The proliferation of the Internet had significantly altered the order in which many technologies have later been delivered to enterprises and consumers. Earlier, technologies used to trickle slowly from enterprise users to consumers, but now it often happens the other way round.
Two really big examples that have touched lives of billions are webmail and social media.
Webmail has also been the earliest example of a cloud-based application, and in that context it looks pretty surprising that it took IT vendors and service providers so many recent years to take hype out of the ‘cloud’ concept and make it a reality for businesses.
Apart from cloud, another path-turning tech paradigm that has flowed from consumers to businesses—and not the other way round—is that of mobility.
Today, mobility is among the most prioritized ICT investments by businesses worldwide, wherein ‘mobility’ encompasses but is not limited to mobile services and devices.

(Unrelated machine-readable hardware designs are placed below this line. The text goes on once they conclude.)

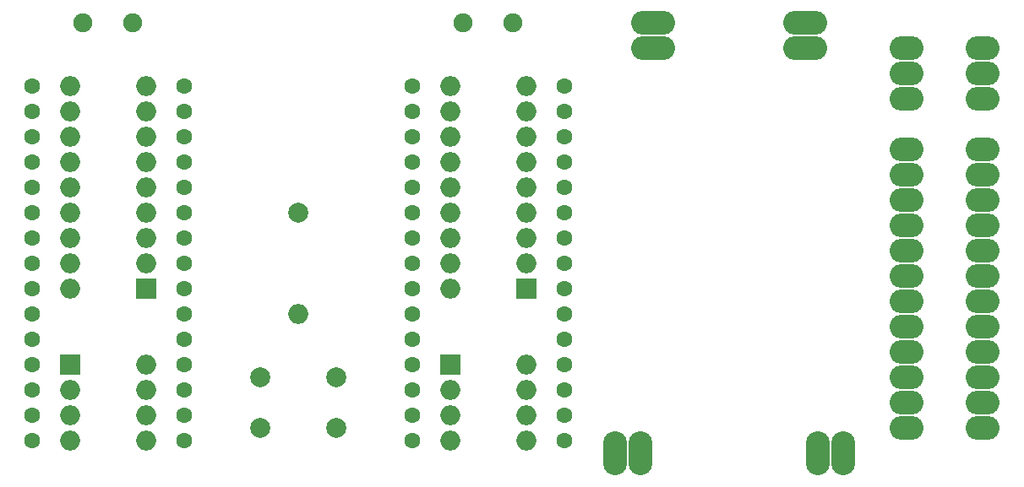
<source format=gbr>
G04 #@! TF.FileFunction,Soldermask,Bot*
%FSLAX46Y46*%
G04 Gerber Fmt 4.6, Leading zero omitted, Abs format (unit mm)*
G04 Created by KiCad (PCBNEW 4.0.6) date 12/04/17 20:41:38*
%MOMM*%
%LPD*%
G01*
G04 APERTURE LIST*
%ADD10C,0.050000*%
%ADD11C,2.000000*%
%ADD12O,2.000000X2.000000*%
%ADD13C,1.600000*%
%ADD14R,2.000000X2.000000*%
%ADD15O,4.400000X2.400000*%
%ADD16O,2.400000X4.400000*%
%ADD17O,3.400000X2.400000*%
%ADD18C,1.900000*%
G04 APERTURE END LIST*
D10*
D11*
X119210000Y-72860000D03*
D12*
X119210000Y-83020000D03*
D13*
X92540000Y-60160000D03*
X92540000Y-62700000D03*
X92540000Y-65240000D03*
X92540000Y-67780000D03*
X92540000Y-70320000D03*
X92540000Y-72860000D03*
X92540000Y-75400000D03*
X92540000Y-77940000D03*
X92540000Y-80480000D03*
X92540000Y-83020000D03*
X92540000Y-85560000D03*
X92540000Y-88100000D03*
X92540000Y-90640000D03*
X92540000Y-93180000D03*
X92540000Y-95720000D03*
X107780000Y-95720000D03*
X107780000Y-93180000D03*
X107780000Y-90640000D03*
X107780000Y-88100000D03*
X107780000Y-85560000D03*
X107780000Y-83020000D03*
X107780000Y-80480000D03*
X107780000Y-77940000D03*
X107780000Y-75400000D03*
X107780000Y-72860000D03*
X107780000Y-70320000D03*
X107780000Y-67780000D03*
X107780000Y-65240000D03*
X107780000Y-62700000D03*
X107780000Y-60160000D03*
D14*
X103970000Y-80480000D03*
D12*
X96350000Y-60160000D03*
X103970000Y-77940000D03*
X96350000Y-62700000D03*
X103970000Y-75400000D03*
X96350000Y-65240000D03*
X103970000Y-72860000D03*
X96350000Y-67780000D03*
X103970000Y-70320000D03*
X96350000Y-70320000D03*
X103970000Y-67780000D03*
X96350000Y-72860000D03*
X103970000Y-65240000D03*
X96350000Y-75400000D03*
X103970000Y-62700000D03*
X96350000Y-77940000D03*
X103970000Y-60160000D03*
X96350000Y-80480000D03*
D14*
X96350000Y-88100000D03*
D12*
X103970000Y-95720000D03*
X96350000Y-90640000D03*
X103970000Y-93180000D03*
X96350000Y-93180000D03*
X103970000Y-90640000D03*
X96350000Y-95720000D03*
X103970000Y-88100000D03*
D11*
X123020000Y-89370000D03*
X115400000Y-89370000D03*
X115400000Y-94450000D03*
X123020000Y-94450000D03*
D15*
X154770000Y-53810000D03*
X154770000Y-56350000D03*
X170010000Y-53810000D03*
X170010000Y-56350000D03*
D16*
X153500000Y-96990000D03*
X150960000Y-96990000D03*
X171280000Y-96990000D03*
X173820000Y-96990000D03*
D17*
X187790000Y-94450000D03*
X187790000Y-91910000D03*
X187790000Y-89370000D03*
X187790000Y-86830000D03*
X187790000Y-84290000D03*
X187790000Y-81750000D03*
X187790000Y-79210000D03*
X187790000Y-76670000D03*
X187790000Y-74130000D03*
X187790000Y-71590000D03*
X187790000Y-69050000D03*
X187790000Y-66510000D03*
X180170000Y-66510000D03*
X180170000Y-69050000D03*
X180170000Y-71590000D03*
X180170000Y-74130000D03*
X180170000Y-76670000D03*
X180170000Y-79210000D03*
X180170000Y-81750000D03*
X180170000Y-84290000D03*
X180170000Y-86830000D03*
X180170000Y-89370000D03*
X180170000Y-91910000D03*
X180170000Y-94450000D03*
X187790000Y-61430000D03*
X187790000Y-58890000D03*
X187790000Y-56350000D03*
X180170000Y-56350000D03*
X180170000Y-58890000D03*
X180170000Y-61430000D03*
D13*
X130640000Y-60160000D03*
X130640000Y-62700000D03*
X130640000Y-65240000D03*
X130640000Y-67780000D03*
X130640000Y-70320000D03*
X130640000Y-72860000D03*
X130640000Y-75400000D03*
X130640000Y-77940000D03*
X130640000Y-80480000D03*
X130640000Y-83020000D03*
X130640000Y-85560000D03*
X130640000Y-88100000D03*
X130640000Y-90640000D03*
X130640000Y-93180000D03*
X130640000Y-95720000D03*
X145880000Y-95720000D03*
X145880000Y-93180000D03*
X145880000Y-90640000D03*
X145880000Y-88100000D03*
X145880000Y-85560000D03*
X145880000Y-83020000D03*
X145880000Y-80480000D03*
X145880000Y-77940000D03*
X145880000Y-75400000D03*
X145880000Y-72860000D03*
X145880000Y-70320000D03*
X145880000Y-67780000D03*
X145880000Y-65240000D03*
X145880000Y-62700000D03*
X145880000Y-60160000D03*
D14*
X142070000Y-80480000D03*
D12*
X134450000Y-60160000D03*
X142070000Y-77940000D03*
X134450000Y-62700000D03*
X142070000Y-75400000D03*
X134450000Y-65240000D03*
X142070000Y-72860000D03*
X134450000Y-67780000D03*
X142070000Y-70320000D03*
X134450000Y-70320000D03*
X142070000Y-67780000D03*
X134450000Y-72860000D03*
X142070000Y-65240000D03*
X134450000Y-75400000D03*
X142070000Y-62700000D03*
X134450000Y-77940000D03*
X142070000Y-60160000D03*
X134450000Y-80480000D03*
D14*
X134450000Y-88100000D03*
D12*
X142070000Y-95720000D03*
X134450000Y-90640000D03*
X142070000Y-93180000D03*
X134450000Y-93180000D03*
X142070000Y-90640000D03*
X134450000Y-95720000D03*
X142070000Y-88100000D03*
D18*
X97620000Y-53810000D03*
X102620000Y-53810000D03*
X135720000Y-53810000D03*
X140720000Y-53810000D03*
M02*

</source>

Further, ‘apps’ that are an important constituent as well as enabler of enterprise mobility too in their current form have developed in the consumer segment and are being ported to the business segment.
Mobile apps have already made it possible for phones to be used across a variety of day-to-day functions including ticketing, bill payment, maps and navigation, gaming, social networking, et al.
And if a newly tested and tried out application is any indicator of possibilities, mobile apps can be true enablers and catalysts of the next frontier of ICT—machine-to-machine communications.
Phil Bosua, an entrepreneur from Melbourne, Australia has designed a ‘smart’ bulb named as LIFX that can be controlled by an iOS or Andriod smart phone for switching on or off, dimming or brightening and even changing the color.
Blogger Matt Hickman of Mother Nature Network, who was among the first to talk at length on this innovation, wrote, “Simply screw the bulb into a fixture, download the free LIFX app to your smart phone, and you’re good to go…” (See http://www.mnn.com/your-home/at-home/blogs/the-miracle-of-light-lifx-smart-bulb-takes-kickstarter-by-storm)
At $69, the bulb is more than a tad expensive now, even if it is designed to last 25 years. A good thing, however, is that $1,120,418 were generated through a fund-raising campaign as against an initial goal of $100,000, as Hickman notes. This implies that bulk manufacturing would now be possible and an economy of scale may be achieved, which could bring down costs significantly.
LIFX-like mobile apps may be early signs of what could be a dawn of consumer-centric machine-to-machine (M2M) communications. And it is not just the app but the crowd support pledged for the app in dollar terms that makes the potential so credible.
The nineteenth-century invention of the light bulb had kick-started a series of life-style innovations that continue to go on. Now a smart-bulb app innovation could prepare the ground for 2.0 versioning of many earlier inventions and innovations.
With Internet, consumers were first with cloud; with mobile apps, they could be first with m2m as well.